La saxophoniste et chef d’orchestre Christine Jensen a eu la chance de gagner un Juno en 2011 pour son album Treelines. Avec raison : son style riche mettant donnant autant de place à la mélodie et à la virtuosité est particulièrement efficace. Voici ce qui retient l’attention dans cet album.
Tout d’abord, notons qu’une femme qui dirige un gros orchestre est encore plutôt rare sur la scène montréalaise, où elle est installée depuis plusieurs années. L’approche est subtilement différente, mais rentre au poste tout autant. Aussi, on a droit ici à un album assez long (74 minutes), même si l’œuvre ne contient que 8 pistes. Le développement des mélodies et, bien sûr, les solos, occupent une place assez importante dans le travail du Christine Jensen Jazz Orchestra.
L’intro de Dancing Sunlight, au début de l’opus, est lent, émotif, mais très solennel. Puis on tombe dans un registre très smooth jazz. Cela ne prend pas moins de 3 minutes avant qu’on réalise qu’on a véritablement affaire à un big band. Mais le build-up s’est fait lentement mais sûrement et on ne fait pas le saut lorsque tout le monde fait les accents en même temps. Les solos viennent juste après. Solidement interprétés, soit dit en passant.

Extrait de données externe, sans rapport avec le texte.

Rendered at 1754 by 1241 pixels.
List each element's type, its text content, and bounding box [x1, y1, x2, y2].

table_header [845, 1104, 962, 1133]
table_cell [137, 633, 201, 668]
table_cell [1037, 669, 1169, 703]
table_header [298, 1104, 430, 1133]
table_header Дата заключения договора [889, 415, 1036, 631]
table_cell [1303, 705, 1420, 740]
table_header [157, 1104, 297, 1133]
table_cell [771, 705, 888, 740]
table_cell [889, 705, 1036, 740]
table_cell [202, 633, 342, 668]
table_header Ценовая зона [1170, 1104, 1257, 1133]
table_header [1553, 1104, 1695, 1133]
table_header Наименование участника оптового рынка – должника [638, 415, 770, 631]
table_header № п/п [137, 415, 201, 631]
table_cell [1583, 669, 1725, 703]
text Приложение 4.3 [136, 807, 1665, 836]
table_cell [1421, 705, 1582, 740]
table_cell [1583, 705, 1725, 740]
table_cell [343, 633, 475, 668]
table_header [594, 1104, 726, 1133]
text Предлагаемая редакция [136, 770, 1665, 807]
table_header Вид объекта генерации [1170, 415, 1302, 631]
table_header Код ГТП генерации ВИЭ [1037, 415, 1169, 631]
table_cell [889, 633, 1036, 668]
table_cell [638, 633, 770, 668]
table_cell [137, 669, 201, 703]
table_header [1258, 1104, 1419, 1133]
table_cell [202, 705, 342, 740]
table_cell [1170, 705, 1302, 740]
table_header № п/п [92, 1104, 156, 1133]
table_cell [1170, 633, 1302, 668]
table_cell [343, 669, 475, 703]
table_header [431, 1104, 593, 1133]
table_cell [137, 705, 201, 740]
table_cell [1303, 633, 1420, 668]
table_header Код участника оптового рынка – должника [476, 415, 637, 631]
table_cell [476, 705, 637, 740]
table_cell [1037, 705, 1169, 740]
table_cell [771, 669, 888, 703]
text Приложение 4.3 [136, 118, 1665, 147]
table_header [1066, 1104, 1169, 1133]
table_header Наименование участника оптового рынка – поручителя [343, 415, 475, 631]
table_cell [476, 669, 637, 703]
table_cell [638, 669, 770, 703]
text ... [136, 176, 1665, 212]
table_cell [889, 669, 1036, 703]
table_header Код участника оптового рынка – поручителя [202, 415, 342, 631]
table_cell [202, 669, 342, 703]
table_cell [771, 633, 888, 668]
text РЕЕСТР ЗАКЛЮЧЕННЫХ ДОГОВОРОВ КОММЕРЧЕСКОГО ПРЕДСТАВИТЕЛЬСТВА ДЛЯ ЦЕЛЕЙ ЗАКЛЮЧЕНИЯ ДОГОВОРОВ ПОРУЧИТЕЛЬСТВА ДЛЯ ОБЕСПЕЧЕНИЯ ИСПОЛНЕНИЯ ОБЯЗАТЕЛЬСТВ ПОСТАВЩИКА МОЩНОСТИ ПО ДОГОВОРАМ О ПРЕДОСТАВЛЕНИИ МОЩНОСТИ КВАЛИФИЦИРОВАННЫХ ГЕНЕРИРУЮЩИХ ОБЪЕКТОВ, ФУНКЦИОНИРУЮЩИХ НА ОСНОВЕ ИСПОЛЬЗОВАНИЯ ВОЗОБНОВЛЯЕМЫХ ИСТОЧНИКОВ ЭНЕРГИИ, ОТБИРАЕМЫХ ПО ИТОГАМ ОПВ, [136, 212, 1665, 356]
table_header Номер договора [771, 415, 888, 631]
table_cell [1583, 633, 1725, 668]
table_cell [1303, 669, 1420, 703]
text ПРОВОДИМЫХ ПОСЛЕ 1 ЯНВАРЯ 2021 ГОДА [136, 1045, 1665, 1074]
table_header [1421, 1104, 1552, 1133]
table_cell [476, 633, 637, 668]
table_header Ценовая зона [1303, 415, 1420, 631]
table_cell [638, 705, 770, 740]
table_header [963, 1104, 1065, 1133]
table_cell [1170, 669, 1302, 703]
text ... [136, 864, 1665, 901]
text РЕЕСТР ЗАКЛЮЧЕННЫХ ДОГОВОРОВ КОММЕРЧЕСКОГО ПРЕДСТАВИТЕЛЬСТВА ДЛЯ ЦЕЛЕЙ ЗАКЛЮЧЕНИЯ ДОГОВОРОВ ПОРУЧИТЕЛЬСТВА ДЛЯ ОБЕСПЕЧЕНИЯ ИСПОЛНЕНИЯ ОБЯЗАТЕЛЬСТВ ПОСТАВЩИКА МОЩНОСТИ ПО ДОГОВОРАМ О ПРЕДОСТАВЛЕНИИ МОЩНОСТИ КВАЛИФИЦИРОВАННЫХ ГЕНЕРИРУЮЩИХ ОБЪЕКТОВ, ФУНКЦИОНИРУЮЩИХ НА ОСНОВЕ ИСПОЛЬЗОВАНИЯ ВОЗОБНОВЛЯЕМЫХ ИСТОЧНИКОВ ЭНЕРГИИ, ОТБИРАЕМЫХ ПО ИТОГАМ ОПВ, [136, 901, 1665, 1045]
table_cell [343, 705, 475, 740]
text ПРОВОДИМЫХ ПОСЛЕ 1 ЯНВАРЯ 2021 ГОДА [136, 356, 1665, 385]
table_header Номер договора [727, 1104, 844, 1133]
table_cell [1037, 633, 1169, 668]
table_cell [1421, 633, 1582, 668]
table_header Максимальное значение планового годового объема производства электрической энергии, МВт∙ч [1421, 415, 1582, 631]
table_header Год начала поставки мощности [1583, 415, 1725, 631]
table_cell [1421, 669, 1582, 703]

Une autre compo intéressante à écouter grâce à sa douceur et son émotivité est Western Yew. Pendent près de 11 minute, cette pièce réussit à rester douce et émotive, et ce, malgré un solide qui crée plus d’action. On a aussi évité les longueurs, pourtant difficiles à éviter après plusieurs minutes.
Seule composition ne venant pas de Christine Jensen elle-même, Dropoff a été écrite par nul autre que son mari, Joel Miller, aussi saxophoniste, et membre de son orchestre. Par rapport aux œuvres précédentes entendue sur l’opus, celle-ci fait beaucoup plus usage du plein potentiel du big band, tout en restant très mélodique. Autre compo à surveiller : Dark and Stormy Blues est très doux pendant les deux tiers. Puis surprise, l’énergie embarque de façon assez intense. Sans parler des solos! Ne montez pas trop le son. Seafever qui suit se démarque des autres pièces grâce à son énergie plus space que les autres morceaux de Treelines. Ce n’est pas méchant du tout à écouter.
La dernière pièce, Vernal Suite, se situe dans un registre plus tendu, plus agité. Cela change du reste de l’album qui est plus doux. La pièce a tout de même des moments plus tranquilles aussi! Et à fin pourra vous rappeler le début de la première musique de l’album. On boucle ainsi la boucle, de façon solennelle.
Contrairement à beaucoup d’autres big bands, celui de Christine Jensen reste «sage» : de longs passages dans la plupart des pièces n’étaient joués que par quelques musiciens, comme si c’était une formation trio ou quatuor. Et même quand tout le monde joue, c’est fait de façon modérée. Rien n’explose, rien ne vous agressera les oreilles. C’est une qualité pour certains, un défaut pour d’autres; cela dépend de votre position sur la question, mais dans les faits, cela montre un grand ensemble plein de talent et de virtuosité, qui sait se retenir pour laisser au premier plan ce qui compte vraiment : une belle mélodie qui reste en tête ou un soliste qui lui, se laisse aller. Bravo pour ce travail de tous les musiciens qui ont participé au projet Treelines.